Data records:
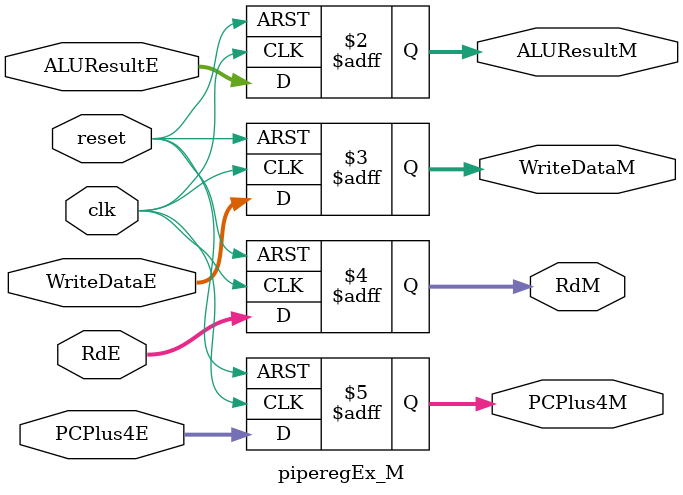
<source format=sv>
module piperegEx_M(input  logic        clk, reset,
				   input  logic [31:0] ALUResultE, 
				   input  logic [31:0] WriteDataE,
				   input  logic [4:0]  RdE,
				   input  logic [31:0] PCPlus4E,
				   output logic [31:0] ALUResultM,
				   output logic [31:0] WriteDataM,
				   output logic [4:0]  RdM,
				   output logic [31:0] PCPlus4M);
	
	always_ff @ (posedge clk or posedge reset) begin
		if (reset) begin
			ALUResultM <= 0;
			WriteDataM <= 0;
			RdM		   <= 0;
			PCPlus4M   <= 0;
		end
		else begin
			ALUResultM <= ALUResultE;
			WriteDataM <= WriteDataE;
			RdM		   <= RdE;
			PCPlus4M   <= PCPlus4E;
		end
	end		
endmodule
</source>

--

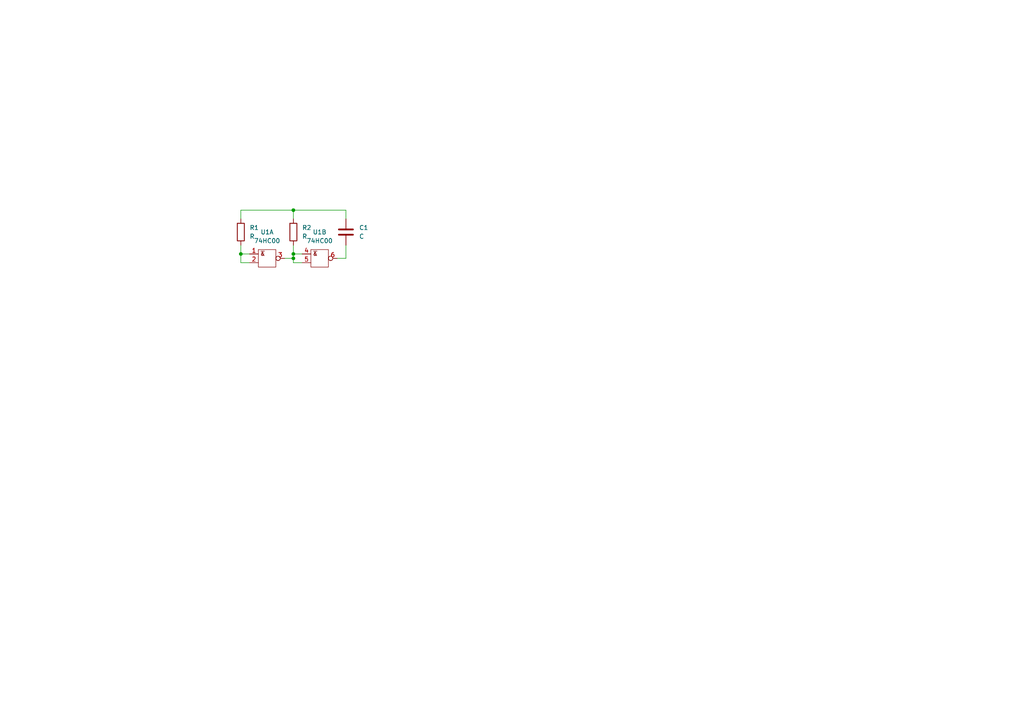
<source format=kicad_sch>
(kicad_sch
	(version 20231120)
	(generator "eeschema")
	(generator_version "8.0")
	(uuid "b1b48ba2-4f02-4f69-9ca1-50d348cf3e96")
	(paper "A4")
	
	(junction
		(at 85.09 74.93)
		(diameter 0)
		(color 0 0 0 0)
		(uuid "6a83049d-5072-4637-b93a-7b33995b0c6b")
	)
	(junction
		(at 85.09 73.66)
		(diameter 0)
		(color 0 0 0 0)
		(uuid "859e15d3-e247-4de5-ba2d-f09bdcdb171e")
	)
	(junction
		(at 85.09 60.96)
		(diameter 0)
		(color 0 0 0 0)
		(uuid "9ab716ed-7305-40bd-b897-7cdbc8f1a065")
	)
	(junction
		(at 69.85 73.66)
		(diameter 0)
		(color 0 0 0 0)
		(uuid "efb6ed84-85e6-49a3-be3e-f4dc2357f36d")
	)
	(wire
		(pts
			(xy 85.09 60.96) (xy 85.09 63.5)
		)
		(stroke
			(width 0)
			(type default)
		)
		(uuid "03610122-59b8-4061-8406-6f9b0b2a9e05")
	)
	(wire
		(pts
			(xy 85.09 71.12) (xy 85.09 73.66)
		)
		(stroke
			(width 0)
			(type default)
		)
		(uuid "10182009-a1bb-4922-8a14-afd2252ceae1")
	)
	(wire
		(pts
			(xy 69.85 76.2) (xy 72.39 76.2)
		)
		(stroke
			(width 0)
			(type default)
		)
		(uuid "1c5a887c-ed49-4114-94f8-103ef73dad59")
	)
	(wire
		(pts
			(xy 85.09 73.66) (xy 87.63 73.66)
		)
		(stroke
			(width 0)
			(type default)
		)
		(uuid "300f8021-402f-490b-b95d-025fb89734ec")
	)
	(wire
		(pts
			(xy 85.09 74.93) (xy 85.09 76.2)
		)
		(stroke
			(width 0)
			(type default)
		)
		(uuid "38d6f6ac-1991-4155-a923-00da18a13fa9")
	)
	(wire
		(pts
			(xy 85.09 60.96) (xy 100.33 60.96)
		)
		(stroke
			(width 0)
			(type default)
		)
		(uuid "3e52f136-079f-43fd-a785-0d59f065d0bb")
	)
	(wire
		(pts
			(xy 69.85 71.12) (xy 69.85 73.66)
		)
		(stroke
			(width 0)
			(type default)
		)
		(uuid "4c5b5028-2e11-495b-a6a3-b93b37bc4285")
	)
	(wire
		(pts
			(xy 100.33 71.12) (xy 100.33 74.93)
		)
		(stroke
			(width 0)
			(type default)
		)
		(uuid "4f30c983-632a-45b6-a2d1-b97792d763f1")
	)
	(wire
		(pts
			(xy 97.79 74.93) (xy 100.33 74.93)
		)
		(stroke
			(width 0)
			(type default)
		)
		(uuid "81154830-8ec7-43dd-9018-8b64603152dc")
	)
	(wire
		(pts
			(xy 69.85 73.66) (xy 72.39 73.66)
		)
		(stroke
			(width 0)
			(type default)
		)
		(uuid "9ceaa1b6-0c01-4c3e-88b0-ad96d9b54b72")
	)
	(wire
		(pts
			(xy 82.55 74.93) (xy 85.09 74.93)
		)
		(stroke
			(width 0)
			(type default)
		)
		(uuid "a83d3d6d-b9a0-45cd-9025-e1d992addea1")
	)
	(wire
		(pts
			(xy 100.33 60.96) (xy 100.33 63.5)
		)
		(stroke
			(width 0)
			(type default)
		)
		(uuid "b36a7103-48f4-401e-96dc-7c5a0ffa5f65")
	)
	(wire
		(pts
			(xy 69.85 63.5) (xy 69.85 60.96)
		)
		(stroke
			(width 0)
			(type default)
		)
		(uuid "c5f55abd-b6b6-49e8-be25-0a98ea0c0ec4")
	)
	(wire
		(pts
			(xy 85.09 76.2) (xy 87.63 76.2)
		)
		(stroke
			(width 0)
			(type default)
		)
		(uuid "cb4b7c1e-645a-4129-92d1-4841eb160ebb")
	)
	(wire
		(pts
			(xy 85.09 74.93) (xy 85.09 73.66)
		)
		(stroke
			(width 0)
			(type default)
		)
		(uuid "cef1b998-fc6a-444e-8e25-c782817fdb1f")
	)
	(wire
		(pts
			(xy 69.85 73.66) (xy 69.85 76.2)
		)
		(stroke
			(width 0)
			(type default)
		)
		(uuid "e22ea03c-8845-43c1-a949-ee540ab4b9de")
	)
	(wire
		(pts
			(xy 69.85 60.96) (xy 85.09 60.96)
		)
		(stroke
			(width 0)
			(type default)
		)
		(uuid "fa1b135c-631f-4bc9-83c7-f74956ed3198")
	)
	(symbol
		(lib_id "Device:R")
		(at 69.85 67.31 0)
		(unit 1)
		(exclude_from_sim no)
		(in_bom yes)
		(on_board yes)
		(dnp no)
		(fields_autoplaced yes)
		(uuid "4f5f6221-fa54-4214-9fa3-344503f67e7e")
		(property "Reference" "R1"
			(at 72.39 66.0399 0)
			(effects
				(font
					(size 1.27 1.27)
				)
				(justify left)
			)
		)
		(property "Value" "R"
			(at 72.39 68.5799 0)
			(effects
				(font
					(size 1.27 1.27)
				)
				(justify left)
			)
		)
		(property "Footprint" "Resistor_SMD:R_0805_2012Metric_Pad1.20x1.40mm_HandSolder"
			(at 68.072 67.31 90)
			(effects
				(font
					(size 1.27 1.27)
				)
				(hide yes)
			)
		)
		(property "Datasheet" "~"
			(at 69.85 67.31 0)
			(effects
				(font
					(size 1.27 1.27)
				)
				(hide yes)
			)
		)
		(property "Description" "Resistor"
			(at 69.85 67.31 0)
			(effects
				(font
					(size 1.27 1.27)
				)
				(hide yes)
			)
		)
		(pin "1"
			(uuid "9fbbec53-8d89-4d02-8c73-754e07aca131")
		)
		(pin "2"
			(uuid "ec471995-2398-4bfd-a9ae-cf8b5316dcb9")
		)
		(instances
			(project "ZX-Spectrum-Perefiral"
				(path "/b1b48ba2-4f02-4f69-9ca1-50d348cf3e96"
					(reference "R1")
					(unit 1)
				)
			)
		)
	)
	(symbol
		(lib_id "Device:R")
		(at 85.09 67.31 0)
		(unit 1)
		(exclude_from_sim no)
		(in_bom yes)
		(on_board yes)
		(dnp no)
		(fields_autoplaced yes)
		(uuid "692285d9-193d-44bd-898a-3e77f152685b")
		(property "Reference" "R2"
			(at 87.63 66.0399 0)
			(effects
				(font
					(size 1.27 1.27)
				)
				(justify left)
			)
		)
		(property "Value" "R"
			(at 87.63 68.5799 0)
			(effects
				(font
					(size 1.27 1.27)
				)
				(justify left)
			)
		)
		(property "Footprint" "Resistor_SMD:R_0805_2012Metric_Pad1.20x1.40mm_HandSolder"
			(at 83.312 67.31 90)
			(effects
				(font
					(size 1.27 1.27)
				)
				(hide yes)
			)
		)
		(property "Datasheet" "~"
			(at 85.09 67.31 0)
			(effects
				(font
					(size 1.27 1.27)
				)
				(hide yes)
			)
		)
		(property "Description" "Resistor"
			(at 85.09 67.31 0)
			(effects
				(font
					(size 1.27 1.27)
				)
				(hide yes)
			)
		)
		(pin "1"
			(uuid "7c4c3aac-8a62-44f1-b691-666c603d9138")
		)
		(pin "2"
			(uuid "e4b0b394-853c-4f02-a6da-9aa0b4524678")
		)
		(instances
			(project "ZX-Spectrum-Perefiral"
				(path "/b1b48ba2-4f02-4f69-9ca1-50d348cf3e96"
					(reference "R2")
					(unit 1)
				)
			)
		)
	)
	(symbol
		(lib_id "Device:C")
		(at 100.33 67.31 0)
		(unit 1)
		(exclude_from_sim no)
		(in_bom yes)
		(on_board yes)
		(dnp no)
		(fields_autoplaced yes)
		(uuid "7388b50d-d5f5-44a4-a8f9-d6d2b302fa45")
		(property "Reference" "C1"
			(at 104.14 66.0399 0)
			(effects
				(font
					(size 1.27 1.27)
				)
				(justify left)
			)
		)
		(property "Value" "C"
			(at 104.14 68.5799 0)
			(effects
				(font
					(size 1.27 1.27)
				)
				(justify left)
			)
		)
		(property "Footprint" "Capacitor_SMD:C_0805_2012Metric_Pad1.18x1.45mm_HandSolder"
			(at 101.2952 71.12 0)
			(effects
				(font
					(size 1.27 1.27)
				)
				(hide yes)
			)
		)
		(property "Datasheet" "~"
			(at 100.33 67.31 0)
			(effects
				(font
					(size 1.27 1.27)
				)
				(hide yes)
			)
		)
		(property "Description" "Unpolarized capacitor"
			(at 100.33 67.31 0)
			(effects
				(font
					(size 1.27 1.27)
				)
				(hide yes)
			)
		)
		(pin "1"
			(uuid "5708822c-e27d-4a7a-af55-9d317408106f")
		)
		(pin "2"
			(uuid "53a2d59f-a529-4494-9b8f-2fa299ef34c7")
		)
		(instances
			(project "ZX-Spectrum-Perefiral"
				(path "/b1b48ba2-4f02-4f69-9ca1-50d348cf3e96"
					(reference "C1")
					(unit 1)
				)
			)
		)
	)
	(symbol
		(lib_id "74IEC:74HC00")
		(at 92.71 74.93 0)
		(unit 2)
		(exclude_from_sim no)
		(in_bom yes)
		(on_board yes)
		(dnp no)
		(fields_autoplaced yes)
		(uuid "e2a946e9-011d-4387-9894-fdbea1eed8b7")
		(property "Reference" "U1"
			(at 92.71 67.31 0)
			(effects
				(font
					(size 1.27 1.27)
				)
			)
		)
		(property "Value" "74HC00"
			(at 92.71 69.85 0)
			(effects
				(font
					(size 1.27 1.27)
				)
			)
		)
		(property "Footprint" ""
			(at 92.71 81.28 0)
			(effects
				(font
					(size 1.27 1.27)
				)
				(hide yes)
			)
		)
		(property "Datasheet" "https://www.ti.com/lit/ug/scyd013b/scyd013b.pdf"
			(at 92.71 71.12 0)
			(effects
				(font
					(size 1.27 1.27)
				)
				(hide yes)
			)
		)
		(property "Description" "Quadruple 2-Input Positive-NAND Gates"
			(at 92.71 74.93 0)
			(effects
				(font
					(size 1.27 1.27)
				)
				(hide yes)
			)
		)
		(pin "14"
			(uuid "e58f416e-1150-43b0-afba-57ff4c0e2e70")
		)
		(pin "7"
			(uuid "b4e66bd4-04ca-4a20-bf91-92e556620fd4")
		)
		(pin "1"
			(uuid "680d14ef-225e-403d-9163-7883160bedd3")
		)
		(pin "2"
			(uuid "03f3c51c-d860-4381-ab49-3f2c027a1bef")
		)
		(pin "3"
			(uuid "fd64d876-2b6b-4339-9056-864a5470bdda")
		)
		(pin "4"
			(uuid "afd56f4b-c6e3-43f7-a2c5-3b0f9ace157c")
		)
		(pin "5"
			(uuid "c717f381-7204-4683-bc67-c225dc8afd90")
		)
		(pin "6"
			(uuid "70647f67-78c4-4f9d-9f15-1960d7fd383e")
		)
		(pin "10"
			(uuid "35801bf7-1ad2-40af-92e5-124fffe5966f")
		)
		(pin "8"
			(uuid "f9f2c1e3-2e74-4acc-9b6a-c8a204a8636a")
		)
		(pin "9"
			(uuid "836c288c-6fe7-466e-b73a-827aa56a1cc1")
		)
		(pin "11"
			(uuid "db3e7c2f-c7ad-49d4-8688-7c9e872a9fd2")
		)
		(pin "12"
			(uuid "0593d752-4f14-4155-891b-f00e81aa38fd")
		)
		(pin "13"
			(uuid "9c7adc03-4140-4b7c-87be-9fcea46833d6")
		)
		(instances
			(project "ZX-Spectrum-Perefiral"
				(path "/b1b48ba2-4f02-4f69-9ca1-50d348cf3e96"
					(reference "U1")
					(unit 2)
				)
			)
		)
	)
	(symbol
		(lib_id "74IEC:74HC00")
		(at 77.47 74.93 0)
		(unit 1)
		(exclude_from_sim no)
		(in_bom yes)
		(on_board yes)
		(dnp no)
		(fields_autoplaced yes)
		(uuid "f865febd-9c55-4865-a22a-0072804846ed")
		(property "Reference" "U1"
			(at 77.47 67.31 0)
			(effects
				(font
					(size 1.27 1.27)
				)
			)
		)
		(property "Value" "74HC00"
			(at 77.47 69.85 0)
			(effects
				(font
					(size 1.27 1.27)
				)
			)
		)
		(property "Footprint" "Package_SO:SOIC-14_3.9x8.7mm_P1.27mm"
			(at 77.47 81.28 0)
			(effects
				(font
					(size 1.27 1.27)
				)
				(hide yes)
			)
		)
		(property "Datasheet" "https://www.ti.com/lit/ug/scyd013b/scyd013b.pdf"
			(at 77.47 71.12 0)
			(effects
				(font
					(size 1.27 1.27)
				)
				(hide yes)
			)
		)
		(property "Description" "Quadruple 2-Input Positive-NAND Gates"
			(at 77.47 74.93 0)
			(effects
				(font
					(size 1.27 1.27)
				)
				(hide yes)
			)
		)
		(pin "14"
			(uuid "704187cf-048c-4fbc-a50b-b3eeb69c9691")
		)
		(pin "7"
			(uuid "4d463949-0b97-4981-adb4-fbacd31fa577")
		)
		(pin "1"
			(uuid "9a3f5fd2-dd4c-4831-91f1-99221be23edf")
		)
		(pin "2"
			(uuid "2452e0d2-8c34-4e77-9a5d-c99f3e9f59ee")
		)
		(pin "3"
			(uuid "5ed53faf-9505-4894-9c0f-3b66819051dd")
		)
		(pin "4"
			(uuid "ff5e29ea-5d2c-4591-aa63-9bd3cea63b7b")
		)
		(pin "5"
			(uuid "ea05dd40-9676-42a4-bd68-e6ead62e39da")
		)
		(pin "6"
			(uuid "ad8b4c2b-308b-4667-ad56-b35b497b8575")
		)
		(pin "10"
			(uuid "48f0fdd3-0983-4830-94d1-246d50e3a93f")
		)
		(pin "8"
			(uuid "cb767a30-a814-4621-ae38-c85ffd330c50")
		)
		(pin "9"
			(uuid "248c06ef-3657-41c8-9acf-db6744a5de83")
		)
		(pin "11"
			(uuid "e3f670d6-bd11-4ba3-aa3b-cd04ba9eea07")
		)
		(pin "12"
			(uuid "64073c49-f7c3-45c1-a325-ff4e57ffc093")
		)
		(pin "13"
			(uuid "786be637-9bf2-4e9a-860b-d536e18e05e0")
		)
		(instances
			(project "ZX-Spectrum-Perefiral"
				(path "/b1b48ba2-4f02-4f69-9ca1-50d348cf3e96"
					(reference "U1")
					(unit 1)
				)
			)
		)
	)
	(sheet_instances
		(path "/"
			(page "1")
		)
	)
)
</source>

Problem requirements:
Show all lines in the entries above where the word "ALUResultE" appears.

Response to this task:
				   input  logic [31:0] ALUResultE, 
			ALUResultM <= ALUResultE;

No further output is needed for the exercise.